--- START OF Data extract ---

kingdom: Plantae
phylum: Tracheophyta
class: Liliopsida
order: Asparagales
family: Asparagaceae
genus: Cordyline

--- END OF Data extract ---
--- START OF Data extract ---

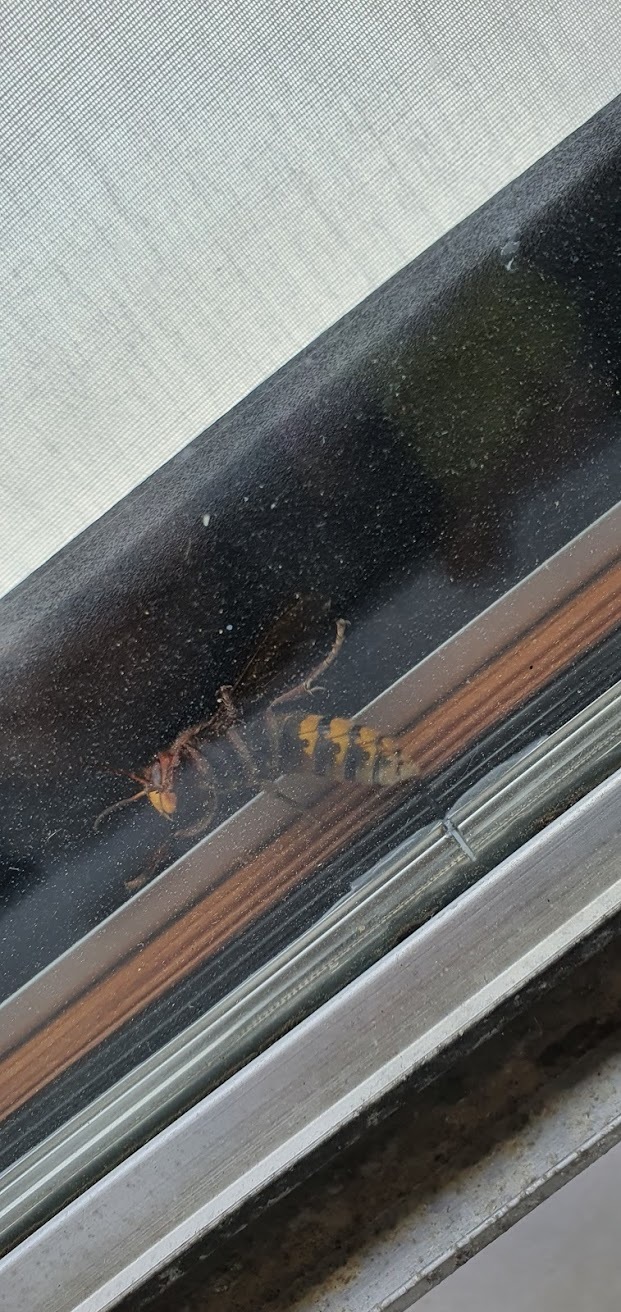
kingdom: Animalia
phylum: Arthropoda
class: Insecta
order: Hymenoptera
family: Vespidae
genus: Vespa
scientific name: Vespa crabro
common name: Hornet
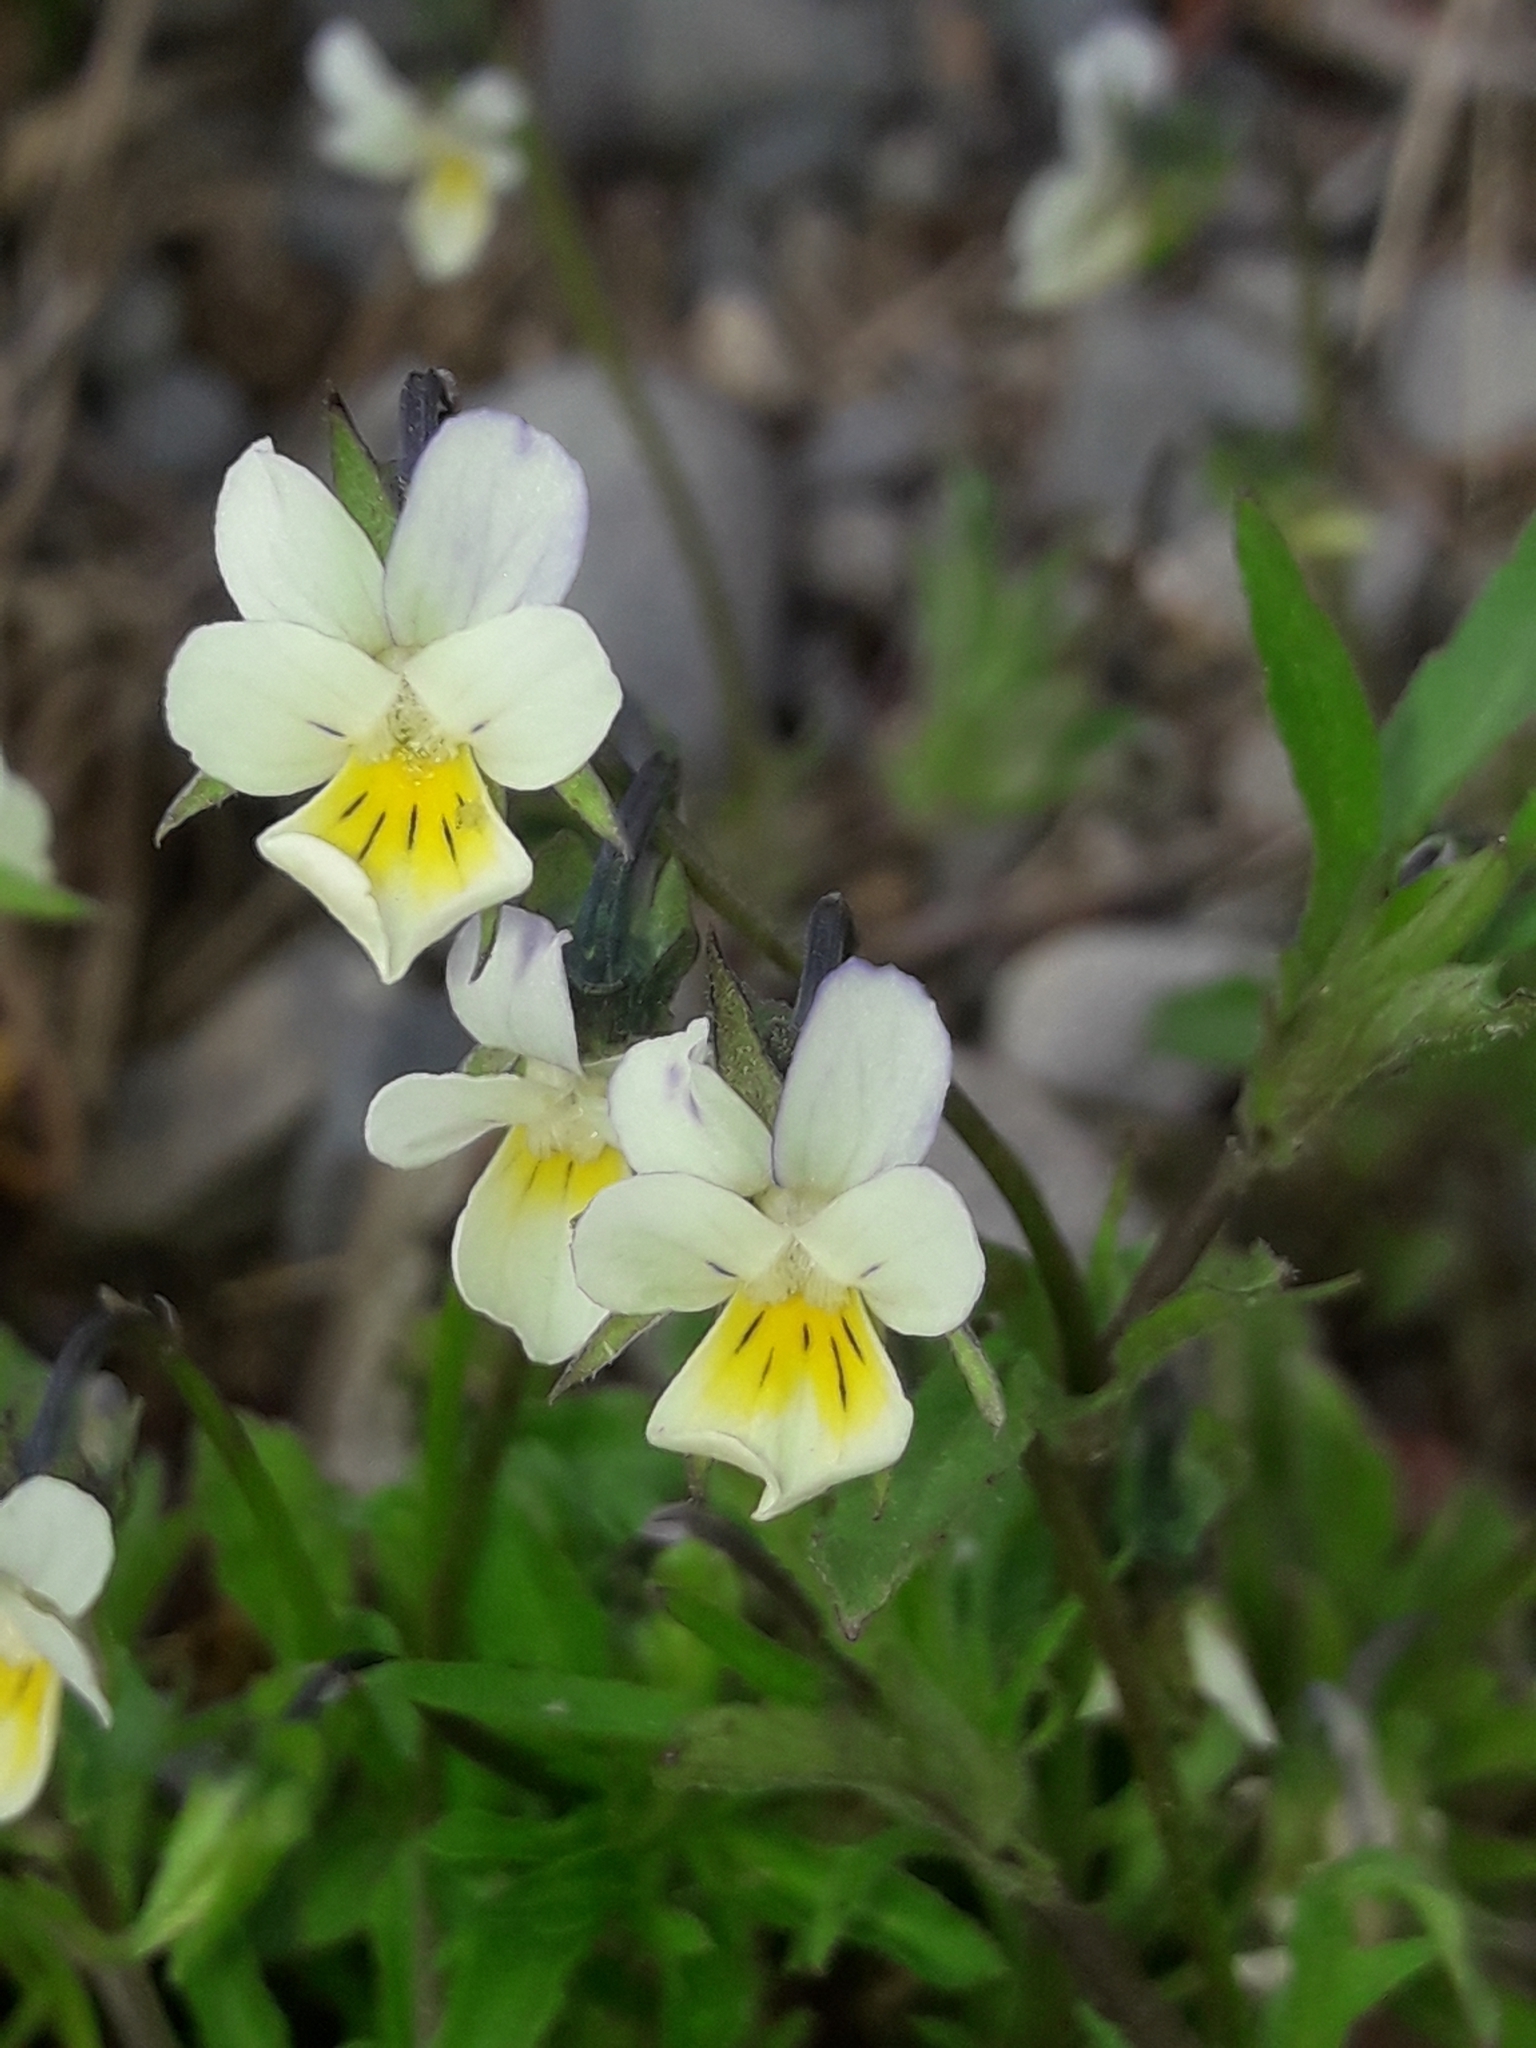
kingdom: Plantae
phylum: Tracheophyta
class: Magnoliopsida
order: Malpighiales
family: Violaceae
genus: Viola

--- END OF Data extract ---

Please format the part that opens with the line containing "genus: Vespa" and closes with the line containing "genus: Viola", both lines included, as a JSON list of strings with one string per line. Skip blank lines and leave the pictures out.

Exercise answer
[
  "genus: Vespa",
  "scientific name: Vespa crabro",
  "common name: Hornet",
  "kingdom: Plantae",
  "phylum: Tracheophyta",
  "class: Magnoliopsida",
  "order: Malpighiales",
  "family: Violaceae",
  "genus: Viola"
]